Here's my current plan of attack.

1.) Sticking with the stock actuator and VR speed sensor for now. I’d like to understand and work through the original system, even if it’s more involved. Baby steps.

2.) Use a DRV8833 or similar H-bridge to drive the actuator motor.

3.) Use an LM1815 or MAX9924 to condition the VR sensor and generate a clean digital speed signal.

4.) Start with a Teensy 4.0 or maybe a Pi Pico for the controller — probably using Arduino IDE?

5.) Goal is to get the actuator moving under control of the MCU and reading the pot correctly. Then read speed input and build out the outer PI loop to control speed.

6.) Great point re: runaway, had not even considered that: so, add fail-safes (brake switch, watchdog timer, limits) so I don't travel into the future.

I’m still a few weeks out from being back in LA where my car is, but I’m planning to order parts soon so they’re waiting when I get there. Again I have zero knowledge or experience in this department but it feels valuable to attain!

[ykobayashi]

This is a great DIY project. You will learn a lot. The secret is just breaking it down into its individual elements and once they’re stable start linking it together. There certainly are a lot of inspiring videos of people doing this on YouTube with cheap cars without CC.

I thought about the sensor an actuator and I’m starting to think your way of using the existing stuff is probably the smarter way. Using a toy car actuator doesn’t have the necessary failsafes built in. The solenoid for example will disengage the actuator if you lose electrical power…at least I think that’s how it works. An RC car servo will work but I think it will just lock up if you disconnect it from power or control. And then there’s the whole question of how to disengage it if you cancel cruise. That’s just one example.

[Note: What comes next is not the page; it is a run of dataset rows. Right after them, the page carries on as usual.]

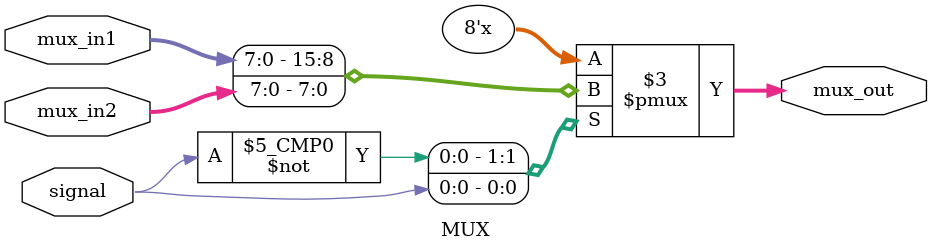
<source format=v>
`timescale 1ns / 1ps


module MUX(
    input wire signal,  // Ensure signal is wire (default for inputs)
    input wire [7:0] mux_in1,
    input wire [7:0] mux_in2,
    output reg [7:0] mux_out // Must be 'reg' since it’s assigned in always block
);

initial begin
    mux_out = 8'b0;
end
always @(*) begin
   case(signal)
       1'b0: mux_out = mux_in1;
       1'b1: mux_out = mux_in2;
   endcase
end

endmodule

</source>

Those VR amps will work to signal condition the sensor. I know some simpler circuits to deal with this thing. Let me check my notes for the TDC sensor. Alternatively I recall the LM2907 datasheet had an application circuit for a VR to voltage converter. As I said previously that approach will avoid frequency measurement on the digital side. Juggling simultaneous frequency measurement and PID on your processor is slightly more complex than just sampling a speed dependent voltage. A V/F scheme can really push the burden on to the LM2907 and make the coding more approachable.

I think the majority of the work will be getting a clean speed input and controlling the actuator. The signals will have to be appropriate for the I/O on the Arduino. The PID algorithm is literally ten lines of code. There are tons of examples of how to implement the ten lines at the Arduino forum.

[777funk]

I use those little servos and have hundreds of hours with them. They work well, but on something like a throttle control, there needs to be some kind of glitch detection implemented that will shut it off if something goes wrong. Of course the brakes will overcome the throttle, but... at least n my case, I'd be hesitant to trust the servo at all. They wear out and the reading within the servo (an internal potentiometer tells it where it's at in degrees of travel) will become erratic and the motor will act up. This likely would be a problem if this "acting up" gives the rack a full throttle motion at the wrong time.

My thinking is that some sort of feedback that confirms ok travel allows the servo system to continue. Then if this feedback reports travel that isn't commanded, power to the servo is killed. This all is in hopes that killing the servo power still allows the throttle spring to pull the rack back to zero throttle. I'd think MB's cruise system fails to an inactive uninterrupting state.

All of this contains risk like anything in a vehicle system. But there's much more risk for someone doing this for the first time. When MB designs such a system, they have a history of design improvements and failure assessments which in turn form standards. I don't know that I'd mess with it personally as someone who doesn't have this history. The idea is fun of course.